■ **REQUIREMENT**
Revise the text extracted from every page in the listing by replacing each occurrence of "Giant Fan" with "Industrial Fan" and leaving all other text unchanged. Omit the pictures from your answer.

Start of RECORDED DATA

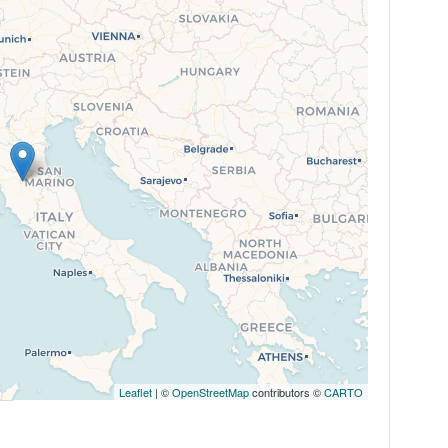
Leaflet
| ©
OpenStreetMap
contributors ©
CARTO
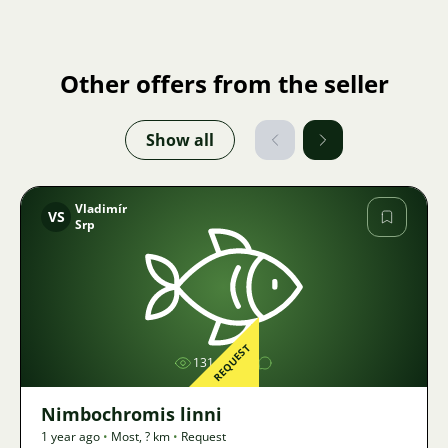
Other offers from the seller
Show all
Vladimír
VS
Srp
Image
REQUEST
1314
Nimbochromis linni
1 year ago
•
Most
,
? km
•
Request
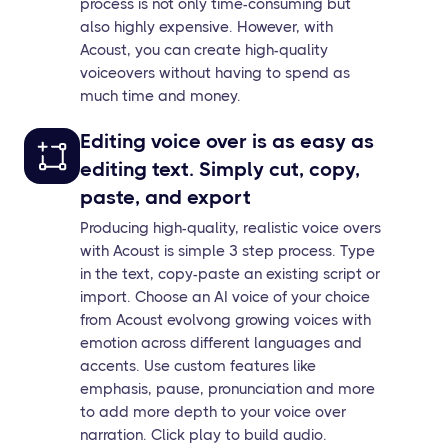
process is not only time-consuming but
also highly expensive. However, with
Acoust, you can create high-quality
voiceovers without having to spend as
much time and money.
Editing voice over is as easy as
editing text. Simply cut, copy,
paste, and export
Producing high-quality, realistic voice overs
with Acoust is simple 3 step process. Type
in the text, copy-paste an existing script or
import. Choose an AI voice of your choice
from Acoust evolvong growing voices with
emotion across different languages and
accents. Use custom features like
emphasis, pause, pronunciation and more
to add more depth to your voice over
narration. Click play to build audio.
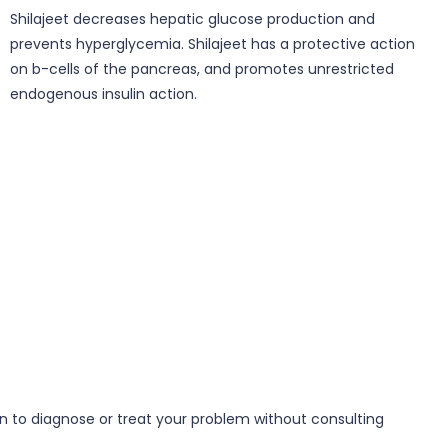
Shilajeet decreases hepatic glucose production and
prevents hyperglycemia. Shilajeet has a protective action
on b-cells of the pancreas, and promotes unrestricted
endogenous insulin action.
on to diagnose or treat your problem without consulting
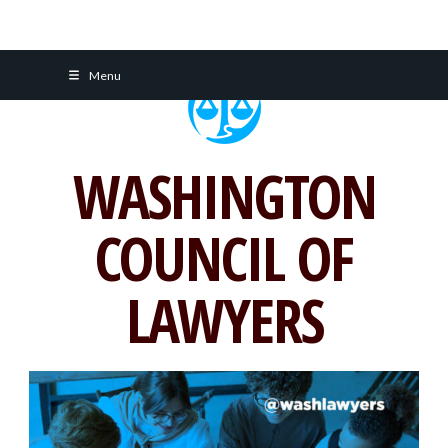
Skip
Menu
to
content
WASHINGTON
COUNCIL OF
LAWYERS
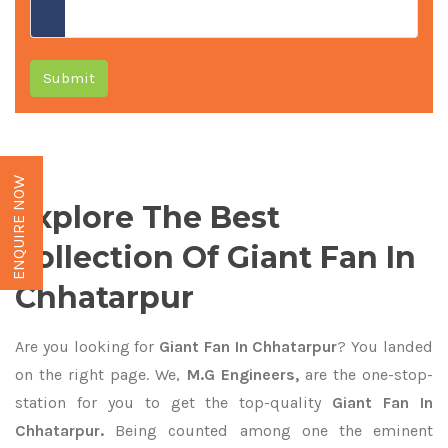
Submit
ENQUIRE NOW
Explore The Best
Collection Of Giant Fan In
Chhatarpur
Are you looking for
Giant Fan In Chhatarpur
? You landed
on the right page. We,
M.G Engineers,
are the one-stop-
station for you to get the top-quality
Giant Fan In
Chhatarpur.
Being counted among one the eminent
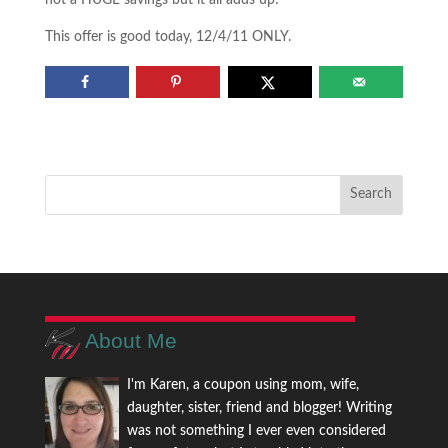
not a HUGE savings but it all adds up!
This offer is good today, 12/4/11 ONLY.
About Me
I'm Karen, a coupon using mom, wife,
daughter, sister, friend and blogger! Writing
was not something I ever even considered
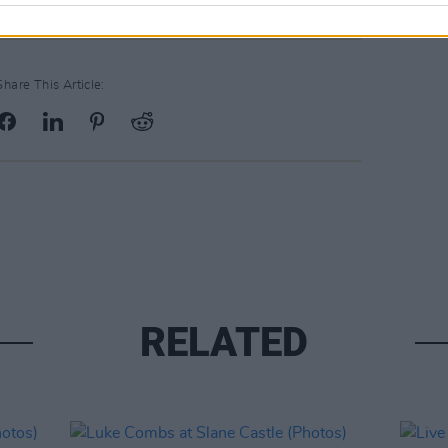
Share This Article:
RELATED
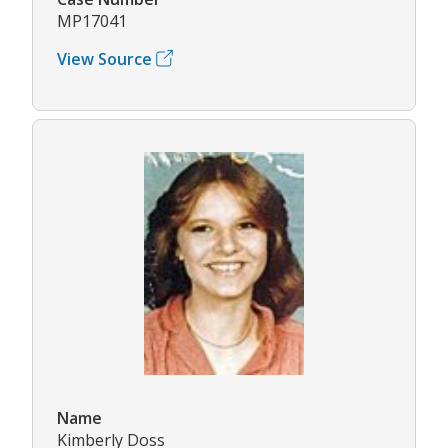
MP17041
View Source
Name
Kimberly Doss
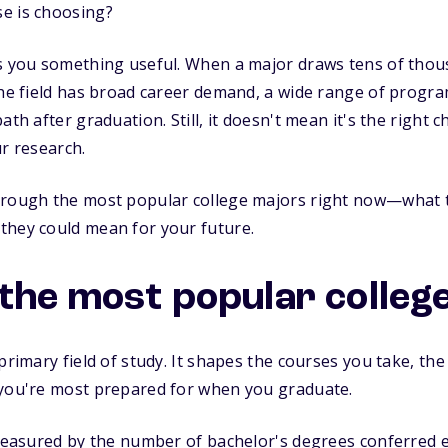
e is choosing?
ls you something useful. When a major draws tens of thou
the field has broad career demand, a wide range of program
th after graduation. Still, it doesn't mean it's the right ch
ur research.
hrough the most popular college majors right now—what 
they could mean for your future.
the most popular colleg
primary field of study. It shapes the courses you take, the 
 you're most prepared for when you graduate.
 measured by the number of bachelor's degrees conferred e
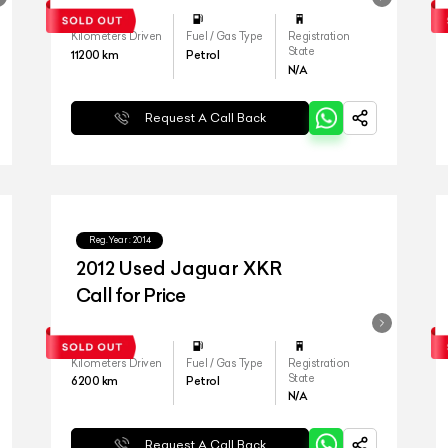
Kilometers Driven
Fuel / Gas Type
Registration
State
11200
km
Petrol
N/A
Request A Call Back
Reg.Year :
2014
2012 Used Jaguar XKR
Call for Price
Kilometers Driven
Fuel / Gas Type
Registration
State
6200
km
Petrol
N/A
Request A Call Back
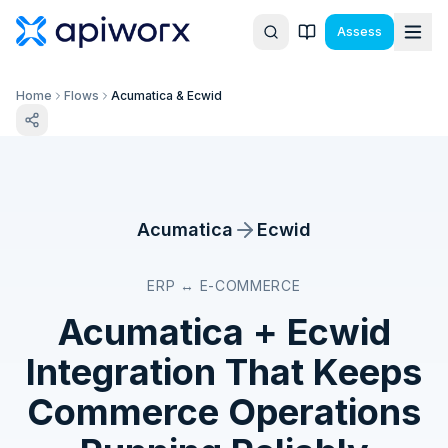
Assess
Home
Flows
Acumatica & Ecwid
Acumatica
Ecwid
ERP ↔ E-COMMERCE
Acumatica
+
Ecwid
Integration That Keeps
Commerce Operations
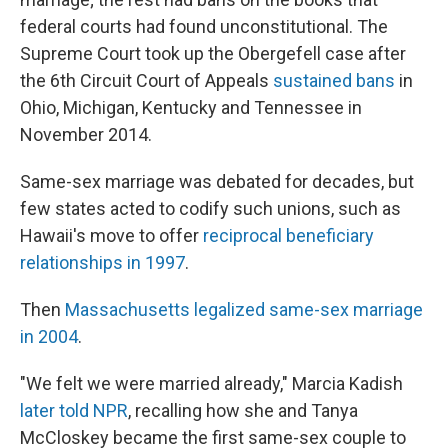
federal courts had found unconstitutional. The
Supreme Court took up the Obergefell case after
the 6th Circuit Court of Appeals
sustained bans
in
Ohio, Michigan, Kentucky and Tennessee in
November 2014.
Same-sex marriage was debated for decades, but
few states acted to codify such unions, such as
Hawaii's move to offer
reciprocal beneficiary
relationships in 1997
.
Then
Massachusetts legalized same-sex marriage
in 2004
.
"We felt we were married already," Marcia Kadish
later told NPR
, recalling how she and Tanya
McCloskey became the first same-sex couple to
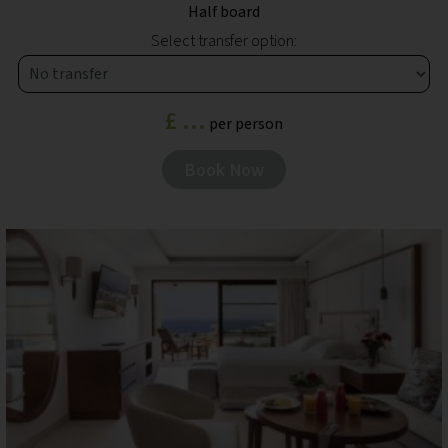
Half board
Select transfer option:
£ ...
per person
Book Now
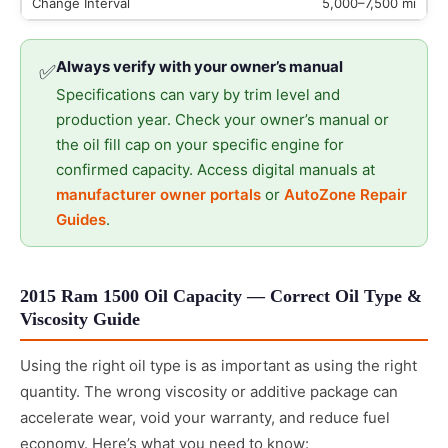
5,000–7,500 mi
Always verify with your owner’s manual
✅
Specifications can vary by trim level and
production year. Check your owner’s manual or
the oil fill cap on your specific engine for
confirmed capacity. Access digital manuals at
manufacturer owner portals
or
AutoZone Repair
Guides
.
2015 Ram 1500 Oil Capacity — Correct Oil Type &
Viscosity Guide
Using the right oil type is as important as using the right
quantity. The wrong viscosity or additive package can
accelerate wear, void your warranty, and reduce fuel
economy. Here’s what you need to know:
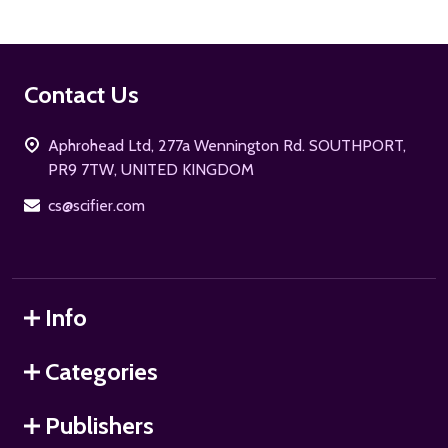
Footer
Contact Us
Start
Aphrohead Ltd, 277a Wennington Rd. SOUTHPORT,
PR9 7TW, UNITED KINGDOM
cs@scifier.com
Info
Categories
Publishers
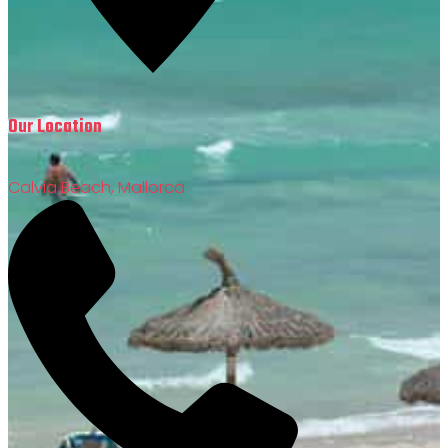
Our Location
Calvia Beach, Mallorca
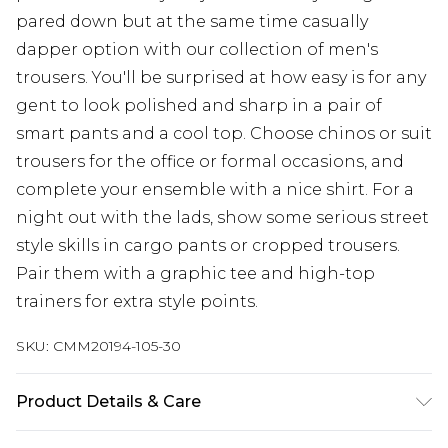
pared down but at the same time casually
dapper option with our collection of men's
trousers. You'll be surprised at how easy is for any
gent to look polished and sharp in a pair of
smart pants and a cool top. Choose chinos or suit
trousers for the office or formal occasions, and
complete your ensemble with a nice shirt. For a
night out with the lads, show some serious street
style skills in cargo pants or cropped trousers.
Pair them with a graphic tee and high-top
trainers for extra style points.
SKU:
CMM20194-105-30
Product Details & Care
100% Polyester. Model is 6'4 & wears UK size L/34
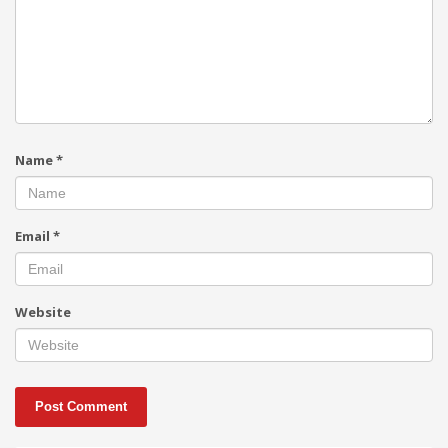
Name
*
Email
*
Website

End of RECORDED DATA

■ **EXERCISE RESULT**
Leaflet
| ©
OpenStreetMap
contributors ©
CARTO
Other offers from the seller
Show all
Vladimír
VS
Srp
Image
REQUEST
1314
Nimbochromis linni
1 year ago
•
Most
,
? km
•
Request
process is not only time-consuming but
also highly expensive. However, with
Acoust, you can create high-quality
voiceovers without having to spend as
much time and money.
Editing voice over is as easy as
editing text. Simply cut, copy,
paste, and export
Producing high-quality, realistic voice overs
with Acoust is simple 3 step process. Type
in the text, copy-paste an existing script or
import. Choose an AI voice of your choice
from Acoust evolvong growing voices with
emotion across different languages and
accents. Use custom features like
emphasis, pause, pronunciation and more
to add more depth to your voice over
narration. Click play to build audio.
Shilajeet decreases hepatic glucose production and
prevents hyperglycemia. Shilajeet has a protective action
on b-cells of the pancreas, and promotes unrestricted
endogenous insulin action.
on to diagnose or treat your problem without consulting
Skip
Menu
to
content
WASHINGTON
COUNCIL OF
LAWYERS
Submit
ENQUIRE NOW
Explore The Best
Collection Of Industrial Fan In
Chhatarpur
Are you looking for
Industrial Fan In Chhatarpur
? You landed
on the right page. We,
M.G Engineers,
are the one-stop-
station for you to get the top-quality
Industrial Fan In
Chhatarpur.
Being counted among one the eminent
not a HUGE savings but it all adds up!
This offer is good today, 12/4/11 ONLY.
About Me
I'm Karen, a coupon using mom, wife,
daughter, sister, friend and blogger! Writing
was not something I ever even considered
Share This Article:
RELATED
MP17041
View Source
Name
Kimberly Doss
e is choosing?
ls you something useful. When a major draws tens of thou
the field has broad career demand, a wide range of program
th after graduation. Still, it doesn't mean it's the right ch
ur research.
hrough the most popular college majors right now—what 
they could mean for your future.
the most popular colleg
primary field of study. It shapes the courses you take, the 
 you're most prepared for when you graduate.
 measured by the number of bachelor's degrees conferred e
Kilometers Driven
Fuel / Gas Type
Registration
State
11200
km
Petrol
N/A
Request A Call Back
Reg.Year :
2014
2012 Used Jaguar XKR
Call for Price
Kilometers Driven
Fuel / Gas Type
Registration
State
6200
km
Petrol
N/A
Request A Call Back
Assess
Home
Flows
Acumatica & Ecwid
Acumatica
Ecwid
ERP ↔ E-COMMERCE
Acumatica
+
Ecwid
Integration That Keeps
Commerce Operations
federal courts had found unconstitutional. The
Supreme Court took up the Obergefell case after
the 6th Circuit Court of Appeals
sustained bans
in
Ohio, Michigan, Kentucky and Tennessee in
November 2014.
Same-sex marriage was debated for decades, but
few states acted to codify such unions, such as
Hawaii's move to offer
reciprocal beneficiary
relationships in 1997
.
Then
Massachusetts legalized same-sex marriage
in 2004
.
"We felt we were married already," Marcia Kadish
later told NPR
, recalling how she and Tanya
McCloskey became the first same-sex couple to
Half board
Select transfer option:
£ ...
per person
Book Now
5,000–7,500 mi
Always verify with your owner’s manual
✅
Specifications can vary by trim level and
production year. Check your owner’s manual or
the oil fill cap on your specific engine for
confirmed capacity. Access digital manuals at
manufacturer owner portals
or
AutoZone Repair
Guides
.
2015 Ram 1500 Oil Capacity — Correct Oil Type &
Viscosity Guide
Using the right oil type is as important as using the right
quantity. The wrong viscosity or additive package can
accelerate wear, void your warranty, and reduce fuel
economy. Here’s what you need to know:
Footer
Contact Us
Start
Aphrohead Ltd, 277a Wennington Rd. SOUTHPORT,
PR9 7TW, UNITED KINGDOM
cs@scifier.com
Info
Categories
Publishers
Our Location
Calvia Beach, Mallorca
pared down but at the same time casually
dapper option with our collection of men's
trousers. You'll be surprised at how easy is for any
gent to look polished and sharp in a pair of
smart pants and a cool top. Choose chinos or suit
trousers for the office or formal occasions, and
complete your ensemble with a nice shirt. For a
night out with the lads, show some serious street
style skills in cargo pants or cropped trousers.
Pair them with a graphic tee and high-top
trainers for extra style points.
SKU:
CMM20194-105-30
Product Details & Care
100% Polyester. Model is 6'4 & wears UK size L/34
Name
*
Email
*
Website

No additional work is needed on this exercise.